Hi,
Am 01.07.2013 17:06, schrieb Hai Nguyen FUB:
Dear Pdfbox-developers,
My name is Hai and I am a java developer at the Freie Universtät Berlin.
I am currently working on a project, which deals with converting pdf files
to images. I have looked around and found the Pdfbox library to be a good
pdf handling tool.
After awhile working with this tool, I got stucked on a problem: whenever I
tried to convert a handwritten pdf file, which means those files are
handwritten documents and were scanned and exported to pdf files (I do not
have the original images files), I received the following errors:
16:54:08,965 ERROR [FlateFilter] FlateFilter: stop reading corrupt stream
due to a DataFormatException
could you give me a hint, how to solve it?
Without having a hand on a sample pdf I'm just guessing. Try the non-sequential
parser by using loadNonSeq() instead of load() to load the pdf.
my code snapshot is in the following:
PDDocument document = PDDocument.load(new
File("src/test/resources/pdf/249scan.pdf"));
@SuppressWarnings("unchecked")
List<PDPage> pages = document.getDocumentCatalog().getAllPages();
PDPage page = pages.get(0);
BufferedImage bi = page.convertToImage();
ImageIO.write(bi, "png", new File("src/test/resources/pdf/test.png"));
Thank you in advance & Best regards
--
Hai Nguyen
Freie Universität Berlin
FB Mathematik u.
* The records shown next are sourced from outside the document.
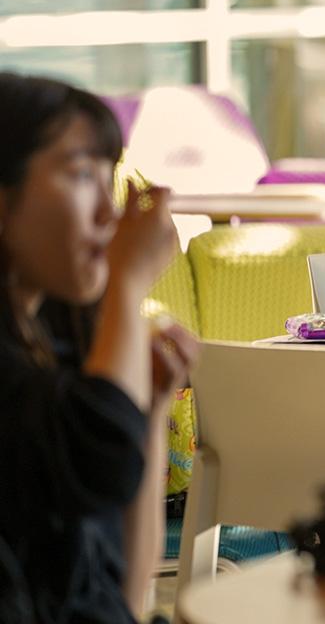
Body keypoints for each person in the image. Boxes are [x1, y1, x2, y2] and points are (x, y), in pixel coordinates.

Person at [0, 72, 197, 622]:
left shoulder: (58, 348)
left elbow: (124, 597)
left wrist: (153, 409)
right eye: (80, 173)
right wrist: (126, 285)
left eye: (106, 177)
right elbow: (99, 456)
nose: (109, 214)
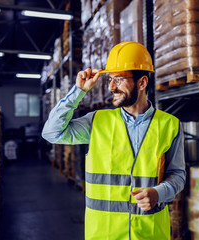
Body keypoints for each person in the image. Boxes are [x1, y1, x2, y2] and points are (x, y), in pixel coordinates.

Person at [42, 41, 186, 240]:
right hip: (104, 234)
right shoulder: (97, 122)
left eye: (118, 79)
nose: (111, 86)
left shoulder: (170, 125)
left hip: (149, 233)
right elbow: (51, 133)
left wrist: (158, 193)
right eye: (110, 79)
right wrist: (79, 91)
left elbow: (177, 175)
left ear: (142, 83)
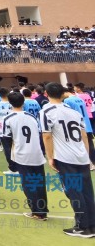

Informatik
AG Intelligente Systeme und
Robotik<http://inf.fu-berlin.de/groups/ag-ki/index.html>
Arnimallee 7, Raum 111
D-14195 Berlin
Tel-1: +49 / 30 838 75114 ( Arnimallee - FUB)
Tel-2: +49 / 30 838 75148 (Takustr - FUB)
Tel-3: +49 / 30 2093 6381 (Office upstaris - HUB)
Tel-4: +49 / 30 2093 6393 (Lab downstairs - HUB)
Fax: +49 / 30 838 75059
__________________________
BR
Andreas Lehmkühler